Lynne Shields has provided some excellent sources for both psychogenic and neurogenic stuttering. It is certainly possible that you are suffering from the former (but unlikely the latter). However, in my opinion, it is also likely that you stutter in the more traditional sense, that is without any clear pyschogenic or neurogenic cause.

Obviously, the onset of your stuttering is atypical. Most stuttering begins in childhood, but I have seen numerous cases in which stuttering did not begin--or occur with sufficient frequency to be noticed particularly--until adulthood. In these cases, even those that seemed to be coincident with periods of significantly elevated stress or pressure in life, the problems and treatment has been very similar to the more typical stuttering with childhood origins.

What you say of your temporary success with some therapies leads me to suspect that you are approaching therapy (understandably of course) from the perspective of finding something to return you to your previous fluent self. This sort of mind set often results in using the various techniques learned "TO TRY NOT TO STUTTER" rather than "TO TRY TO TALK IN A NEW WAY." Often, this makes all the difference. If you could get hold of "Advice to Those Who Stutter" from the Stuttering Foundation of America, you will see numerous authors recommend facing, advertising, and otherwise not avoiding the stuttering. This often results in a new mind set in which previous approaches that provided only temporary benefit become useful tools to assist you in speaking in a more controlled manner IN SPITE OF THE STUTTERING THAT MAY STILL OCCUR.

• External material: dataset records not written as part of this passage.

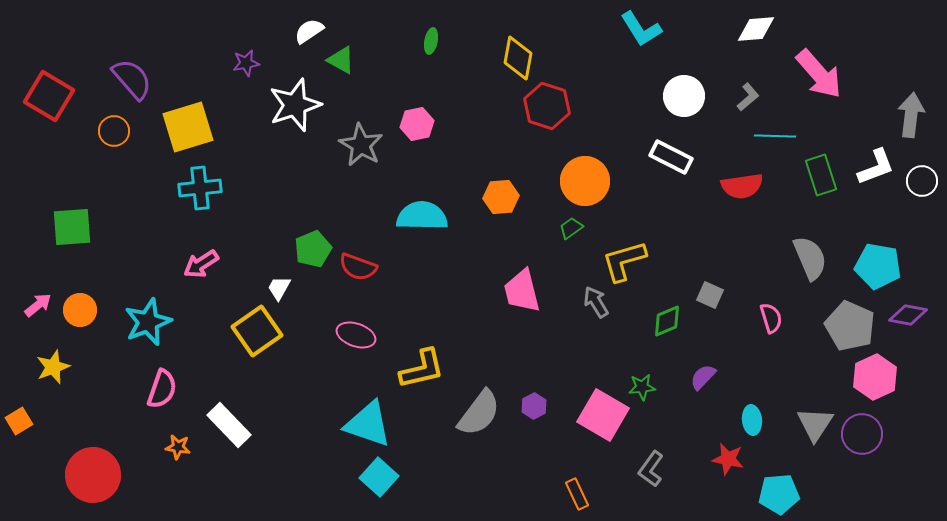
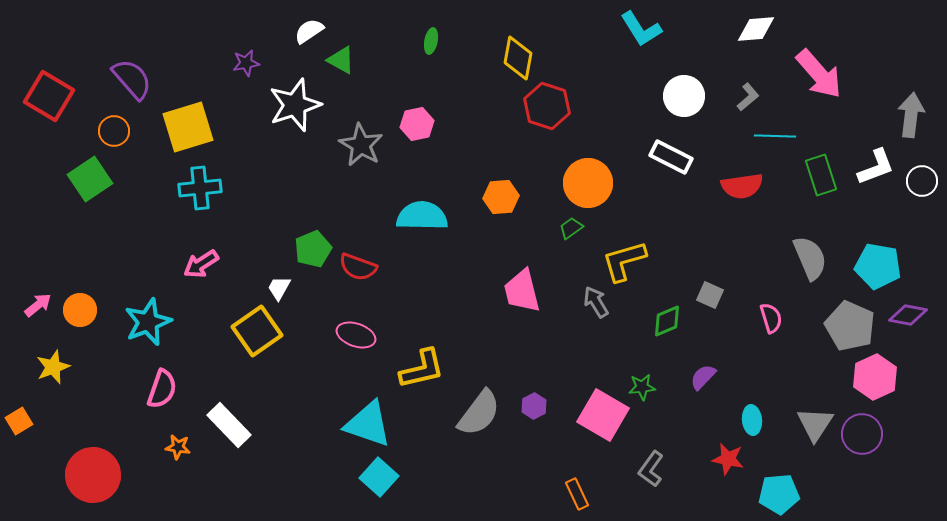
orange circle at (585, 181): moved 3 px right, 2 px down
green square at (72, 227): moved 18 px right, 48 px up; rotated 30 degrees counterclockwise
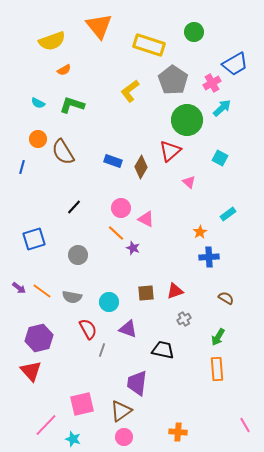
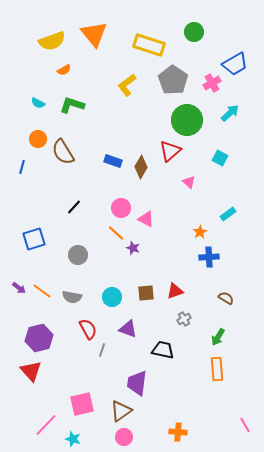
orange triangle at (99, 26): moved 5 px left, 8 px down
yellow L-shape at (130, 91): moved 3 px left, 6 px up
cyan arrow at (222, 108): moved 8 px right, 5 px down
cyan circle at (109, 302): moved 3 px right, 5 px up
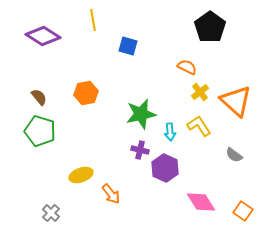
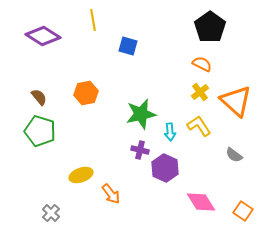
orange semicircle: moved 15 px right, 3 px up
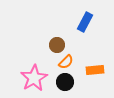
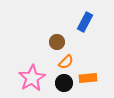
brown circle: moved 3 px up
orange rectangle: moved 7 px left, 8 px down
pink star: moved 2 px left
black circle: moved 1 px left, 1 px down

I would suggest you try these approaches first, if possible with a competent speech-language pathologist who specializes in stuttering. From the little you wrote, I would suspect this might well be successful. However, if this approach is not successful, perhaps you should follow Lynne's line of reasoning and obtain an evaluation from a clinical psychologist or psychiatrist. I would say that a neurological examination would probably be your least beneficial course, unless you have exhausted all other possibilities.

Another perspective. I hope it helps.